**Problem requirements**
Which lines in the entries below contain the string "check", with capitalization matching? Locate each one and copy it out.

**Supplied records**
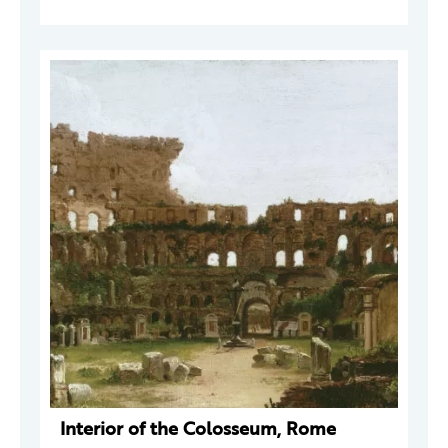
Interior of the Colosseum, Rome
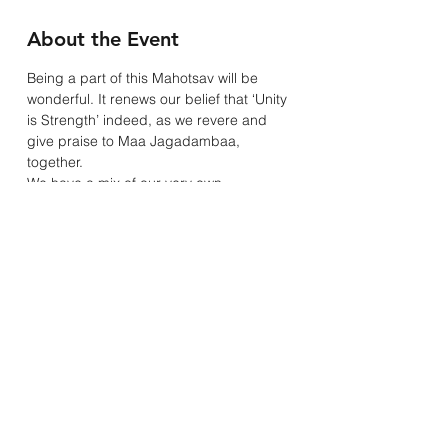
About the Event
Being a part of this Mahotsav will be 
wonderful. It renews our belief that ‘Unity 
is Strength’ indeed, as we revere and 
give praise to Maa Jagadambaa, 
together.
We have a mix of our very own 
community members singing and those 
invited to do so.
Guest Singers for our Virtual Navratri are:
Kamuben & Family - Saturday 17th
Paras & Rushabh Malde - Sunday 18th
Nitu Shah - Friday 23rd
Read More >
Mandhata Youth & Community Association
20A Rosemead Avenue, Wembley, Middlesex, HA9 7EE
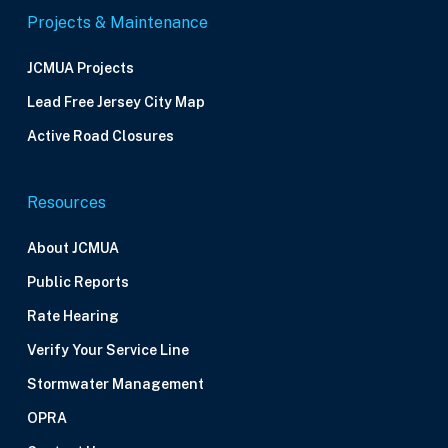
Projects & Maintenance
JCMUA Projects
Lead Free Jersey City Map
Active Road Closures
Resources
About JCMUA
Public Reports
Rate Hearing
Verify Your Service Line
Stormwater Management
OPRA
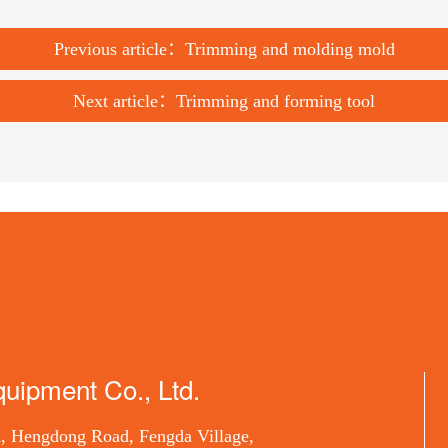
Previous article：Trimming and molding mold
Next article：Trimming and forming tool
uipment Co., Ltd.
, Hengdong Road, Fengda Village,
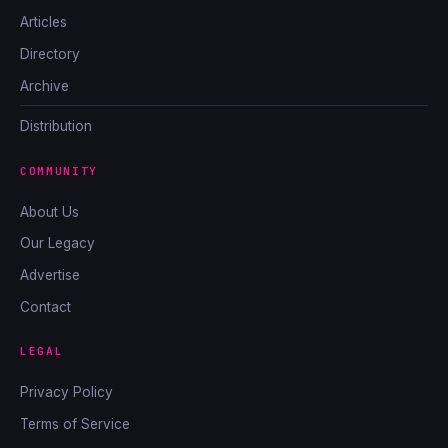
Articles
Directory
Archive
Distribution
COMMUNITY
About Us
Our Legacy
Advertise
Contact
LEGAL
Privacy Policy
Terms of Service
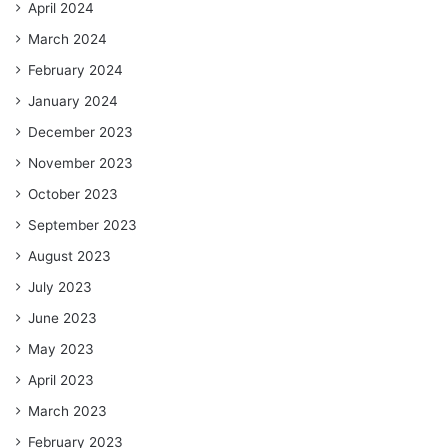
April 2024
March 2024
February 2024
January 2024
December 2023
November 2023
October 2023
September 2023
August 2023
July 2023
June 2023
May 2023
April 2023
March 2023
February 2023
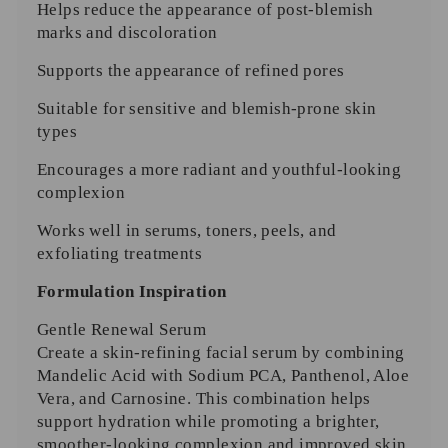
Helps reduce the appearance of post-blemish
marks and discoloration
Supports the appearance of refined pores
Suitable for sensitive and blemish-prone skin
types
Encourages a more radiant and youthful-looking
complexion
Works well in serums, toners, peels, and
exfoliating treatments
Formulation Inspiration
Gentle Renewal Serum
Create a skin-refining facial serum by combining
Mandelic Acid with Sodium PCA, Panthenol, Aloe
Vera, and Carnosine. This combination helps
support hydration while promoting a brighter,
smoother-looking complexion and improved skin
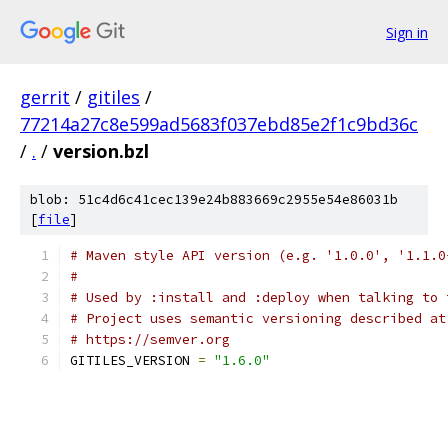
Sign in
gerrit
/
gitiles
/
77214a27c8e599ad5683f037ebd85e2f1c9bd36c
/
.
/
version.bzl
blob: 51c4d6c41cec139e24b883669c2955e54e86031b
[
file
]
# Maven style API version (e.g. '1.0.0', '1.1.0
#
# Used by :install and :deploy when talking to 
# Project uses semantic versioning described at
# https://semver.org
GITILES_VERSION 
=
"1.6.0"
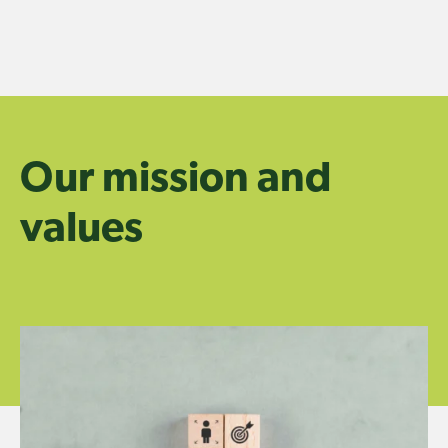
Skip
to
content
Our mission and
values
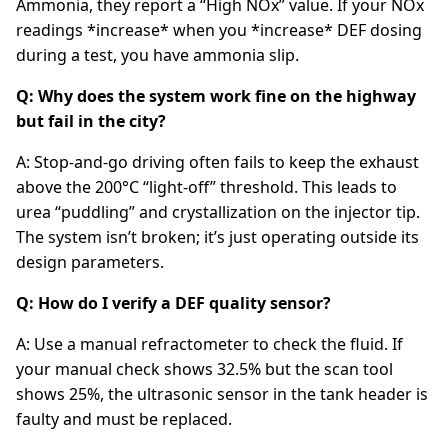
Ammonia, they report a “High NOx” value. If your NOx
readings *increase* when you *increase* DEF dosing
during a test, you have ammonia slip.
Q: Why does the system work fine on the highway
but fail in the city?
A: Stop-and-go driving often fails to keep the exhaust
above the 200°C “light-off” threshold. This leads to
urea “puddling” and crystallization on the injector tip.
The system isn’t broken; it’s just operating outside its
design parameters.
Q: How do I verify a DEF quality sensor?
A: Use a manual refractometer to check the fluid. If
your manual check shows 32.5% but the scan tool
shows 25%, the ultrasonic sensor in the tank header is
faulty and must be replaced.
...
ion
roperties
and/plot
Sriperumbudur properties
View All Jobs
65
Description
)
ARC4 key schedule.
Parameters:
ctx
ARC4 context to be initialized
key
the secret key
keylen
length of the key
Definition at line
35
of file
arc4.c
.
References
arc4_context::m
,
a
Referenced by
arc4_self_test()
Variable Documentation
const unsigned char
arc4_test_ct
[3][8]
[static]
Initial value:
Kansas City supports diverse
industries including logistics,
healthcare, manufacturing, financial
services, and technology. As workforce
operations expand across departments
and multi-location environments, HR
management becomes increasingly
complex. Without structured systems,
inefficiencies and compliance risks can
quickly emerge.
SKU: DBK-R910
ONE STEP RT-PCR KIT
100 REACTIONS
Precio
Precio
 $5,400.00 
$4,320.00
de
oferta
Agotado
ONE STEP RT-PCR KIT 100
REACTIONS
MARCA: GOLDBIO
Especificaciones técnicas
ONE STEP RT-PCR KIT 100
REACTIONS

**Your response**
A: Use a manual refractometer to check the fluid. If
your manual check shows 32.5% but the scan tool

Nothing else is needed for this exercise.